07 février 2007

Train-train martiniquais

(11/01/2007) Les jours suivants, c'est le train-train qui nous occupe beaucoup, mais qui est sans le moindre intérêt pour les autres. Travaux sur le bateau, visites aux copains ou de copains, grand ménage, préparatifs de départ. Après tout, il faudra bien un jour quitter le bord et rentrer vers ce que nous considérons toujours comme chez nous (soit à Montréal soit à Montpellier).
La plus grosse affaire, c'est le moteur babord. Comme il continue à bouffer de l'huile sans la moindre indication quant à ce qu'il en fait, on se décide à le faire enlever pour l'emporter à l'atelier de Mécanique Plaisance. Là, un mécanicien expert le démonte et nous montre très clairement qu'il y a un sérieux problème dans les culasses des cylindres: un défaut de glaçage qui laisse l'huile de lubrification s'échapper pour se mélanger au gasoil -- ce qui explique qu'on n'en trouve pas trace par la suite.

——————

Recopiez le passage du récit martiniquais de « 07 février 2007 » à « soit à Montpellier). ».

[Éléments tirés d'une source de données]
——————

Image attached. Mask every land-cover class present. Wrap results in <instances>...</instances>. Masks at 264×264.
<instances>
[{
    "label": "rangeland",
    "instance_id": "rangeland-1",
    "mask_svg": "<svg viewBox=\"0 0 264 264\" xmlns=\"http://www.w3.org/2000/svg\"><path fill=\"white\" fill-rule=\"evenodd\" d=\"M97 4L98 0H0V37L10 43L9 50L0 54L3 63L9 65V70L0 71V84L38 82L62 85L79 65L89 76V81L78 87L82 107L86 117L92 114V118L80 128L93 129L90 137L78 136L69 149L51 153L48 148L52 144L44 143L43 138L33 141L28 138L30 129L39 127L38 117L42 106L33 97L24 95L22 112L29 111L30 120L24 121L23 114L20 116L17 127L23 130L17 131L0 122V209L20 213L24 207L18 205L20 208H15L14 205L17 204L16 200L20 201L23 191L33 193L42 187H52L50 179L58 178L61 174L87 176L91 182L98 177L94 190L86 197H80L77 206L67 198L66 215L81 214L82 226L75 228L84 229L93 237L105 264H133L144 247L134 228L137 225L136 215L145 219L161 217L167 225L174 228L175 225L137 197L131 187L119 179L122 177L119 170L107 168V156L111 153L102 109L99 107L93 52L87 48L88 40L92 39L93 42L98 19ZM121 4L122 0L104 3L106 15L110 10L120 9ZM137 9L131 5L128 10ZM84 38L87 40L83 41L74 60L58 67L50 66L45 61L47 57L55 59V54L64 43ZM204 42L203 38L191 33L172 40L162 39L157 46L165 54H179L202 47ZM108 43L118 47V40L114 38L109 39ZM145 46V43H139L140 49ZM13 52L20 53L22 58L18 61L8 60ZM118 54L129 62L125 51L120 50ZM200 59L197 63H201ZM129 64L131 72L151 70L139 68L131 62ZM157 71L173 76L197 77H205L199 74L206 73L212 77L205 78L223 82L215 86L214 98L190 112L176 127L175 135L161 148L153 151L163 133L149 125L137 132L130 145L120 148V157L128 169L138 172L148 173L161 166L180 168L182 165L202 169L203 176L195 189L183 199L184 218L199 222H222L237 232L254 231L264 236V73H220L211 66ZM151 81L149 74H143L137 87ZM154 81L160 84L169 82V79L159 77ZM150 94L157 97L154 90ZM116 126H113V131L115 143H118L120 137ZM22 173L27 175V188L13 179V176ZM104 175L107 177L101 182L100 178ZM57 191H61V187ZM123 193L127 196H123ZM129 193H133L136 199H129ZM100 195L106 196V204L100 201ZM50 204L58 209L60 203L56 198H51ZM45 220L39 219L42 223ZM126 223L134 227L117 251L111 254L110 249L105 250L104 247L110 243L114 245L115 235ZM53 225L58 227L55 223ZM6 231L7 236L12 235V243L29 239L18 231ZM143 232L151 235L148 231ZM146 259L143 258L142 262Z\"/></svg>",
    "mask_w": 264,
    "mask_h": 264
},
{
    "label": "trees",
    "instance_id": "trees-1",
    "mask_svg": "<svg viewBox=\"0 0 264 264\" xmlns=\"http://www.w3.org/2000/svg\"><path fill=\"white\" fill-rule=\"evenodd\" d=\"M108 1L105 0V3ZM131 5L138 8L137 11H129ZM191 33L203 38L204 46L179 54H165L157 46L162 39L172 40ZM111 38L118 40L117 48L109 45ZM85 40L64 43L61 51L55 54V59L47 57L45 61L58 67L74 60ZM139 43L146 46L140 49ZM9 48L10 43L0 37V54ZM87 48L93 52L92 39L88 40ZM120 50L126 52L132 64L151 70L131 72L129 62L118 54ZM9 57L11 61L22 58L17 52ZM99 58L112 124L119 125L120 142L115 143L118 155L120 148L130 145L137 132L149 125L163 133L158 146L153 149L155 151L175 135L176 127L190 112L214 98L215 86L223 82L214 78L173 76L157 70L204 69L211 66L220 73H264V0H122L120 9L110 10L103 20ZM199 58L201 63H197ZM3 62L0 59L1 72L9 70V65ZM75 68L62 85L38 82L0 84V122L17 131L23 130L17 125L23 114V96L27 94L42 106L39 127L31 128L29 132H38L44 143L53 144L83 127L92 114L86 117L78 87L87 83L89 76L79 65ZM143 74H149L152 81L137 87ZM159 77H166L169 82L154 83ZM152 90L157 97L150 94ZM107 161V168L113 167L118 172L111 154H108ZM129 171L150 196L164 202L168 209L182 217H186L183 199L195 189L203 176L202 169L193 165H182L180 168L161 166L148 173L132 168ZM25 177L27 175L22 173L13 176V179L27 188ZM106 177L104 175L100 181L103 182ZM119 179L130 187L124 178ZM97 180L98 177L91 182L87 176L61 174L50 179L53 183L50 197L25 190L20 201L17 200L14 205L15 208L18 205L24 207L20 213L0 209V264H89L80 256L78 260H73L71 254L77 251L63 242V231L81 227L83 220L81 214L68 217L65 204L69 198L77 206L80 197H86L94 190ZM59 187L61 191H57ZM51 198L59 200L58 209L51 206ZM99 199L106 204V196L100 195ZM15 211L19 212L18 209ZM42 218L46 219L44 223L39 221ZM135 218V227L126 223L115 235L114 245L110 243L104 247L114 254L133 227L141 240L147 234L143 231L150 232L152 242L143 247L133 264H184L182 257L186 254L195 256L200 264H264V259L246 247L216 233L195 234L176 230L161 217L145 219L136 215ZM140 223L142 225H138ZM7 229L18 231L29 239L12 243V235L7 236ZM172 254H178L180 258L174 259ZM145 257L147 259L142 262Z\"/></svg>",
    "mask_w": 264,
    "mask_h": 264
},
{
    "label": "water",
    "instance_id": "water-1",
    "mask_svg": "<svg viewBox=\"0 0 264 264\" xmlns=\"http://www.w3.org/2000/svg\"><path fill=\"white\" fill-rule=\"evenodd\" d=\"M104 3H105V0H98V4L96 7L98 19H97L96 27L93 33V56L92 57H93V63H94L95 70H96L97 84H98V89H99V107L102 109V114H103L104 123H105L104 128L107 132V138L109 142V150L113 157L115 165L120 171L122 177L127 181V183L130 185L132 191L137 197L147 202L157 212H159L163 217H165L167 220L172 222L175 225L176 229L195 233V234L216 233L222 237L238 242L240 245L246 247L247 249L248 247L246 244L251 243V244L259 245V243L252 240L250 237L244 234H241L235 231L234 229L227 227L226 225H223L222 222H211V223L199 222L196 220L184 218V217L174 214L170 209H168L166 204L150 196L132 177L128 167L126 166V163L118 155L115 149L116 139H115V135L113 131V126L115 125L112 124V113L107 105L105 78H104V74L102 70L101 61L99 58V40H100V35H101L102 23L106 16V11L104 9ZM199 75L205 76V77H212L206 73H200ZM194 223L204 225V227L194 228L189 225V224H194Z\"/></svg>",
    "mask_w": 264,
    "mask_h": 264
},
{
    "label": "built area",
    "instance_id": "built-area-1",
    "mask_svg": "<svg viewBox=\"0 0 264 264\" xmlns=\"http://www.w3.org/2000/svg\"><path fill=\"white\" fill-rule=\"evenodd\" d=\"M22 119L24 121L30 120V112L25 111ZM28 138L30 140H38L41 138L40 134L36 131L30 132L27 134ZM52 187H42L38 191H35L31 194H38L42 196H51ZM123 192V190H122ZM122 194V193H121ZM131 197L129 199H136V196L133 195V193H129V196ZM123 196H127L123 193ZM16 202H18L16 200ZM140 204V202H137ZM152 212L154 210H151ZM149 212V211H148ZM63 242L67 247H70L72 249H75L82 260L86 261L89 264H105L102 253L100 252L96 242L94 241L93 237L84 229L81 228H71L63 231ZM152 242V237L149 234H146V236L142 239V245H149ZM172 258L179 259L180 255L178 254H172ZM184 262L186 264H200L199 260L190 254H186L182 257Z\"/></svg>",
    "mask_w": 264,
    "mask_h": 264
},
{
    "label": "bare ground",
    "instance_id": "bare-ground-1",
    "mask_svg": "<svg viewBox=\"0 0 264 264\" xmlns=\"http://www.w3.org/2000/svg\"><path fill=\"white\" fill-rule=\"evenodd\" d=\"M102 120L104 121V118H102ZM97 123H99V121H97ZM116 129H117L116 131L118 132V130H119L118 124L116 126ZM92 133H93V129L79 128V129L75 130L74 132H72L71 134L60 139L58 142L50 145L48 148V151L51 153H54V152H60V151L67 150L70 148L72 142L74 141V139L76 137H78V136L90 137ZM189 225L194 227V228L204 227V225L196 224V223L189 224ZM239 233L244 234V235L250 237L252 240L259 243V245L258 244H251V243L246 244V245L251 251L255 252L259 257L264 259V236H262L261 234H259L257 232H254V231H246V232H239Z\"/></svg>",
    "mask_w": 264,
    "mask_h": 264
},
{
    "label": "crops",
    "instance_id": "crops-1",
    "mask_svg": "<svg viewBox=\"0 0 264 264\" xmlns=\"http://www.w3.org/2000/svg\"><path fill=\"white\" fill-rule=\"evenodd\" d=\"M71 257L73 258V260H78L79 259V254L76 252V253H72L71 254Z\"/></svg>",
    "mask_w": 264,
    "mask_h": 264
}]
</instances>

——————

> [Corrigé]:
07 février 2007

Train-train martiniquais

(11/01/2007) Les jours suivants, c'est le train-train qui nous occupe beaucoup, mais qui est sans le moindre intérêt pour les autres. Travaux sur le bateau, visites aux copains ou de copains, grand ménage, préparatifs de départ. Après tout, il faudra bien un jour quitter le bord et rentrer vers ce que nous considérons toujours comme chez nous (soit à Montréal soit à Montpellier).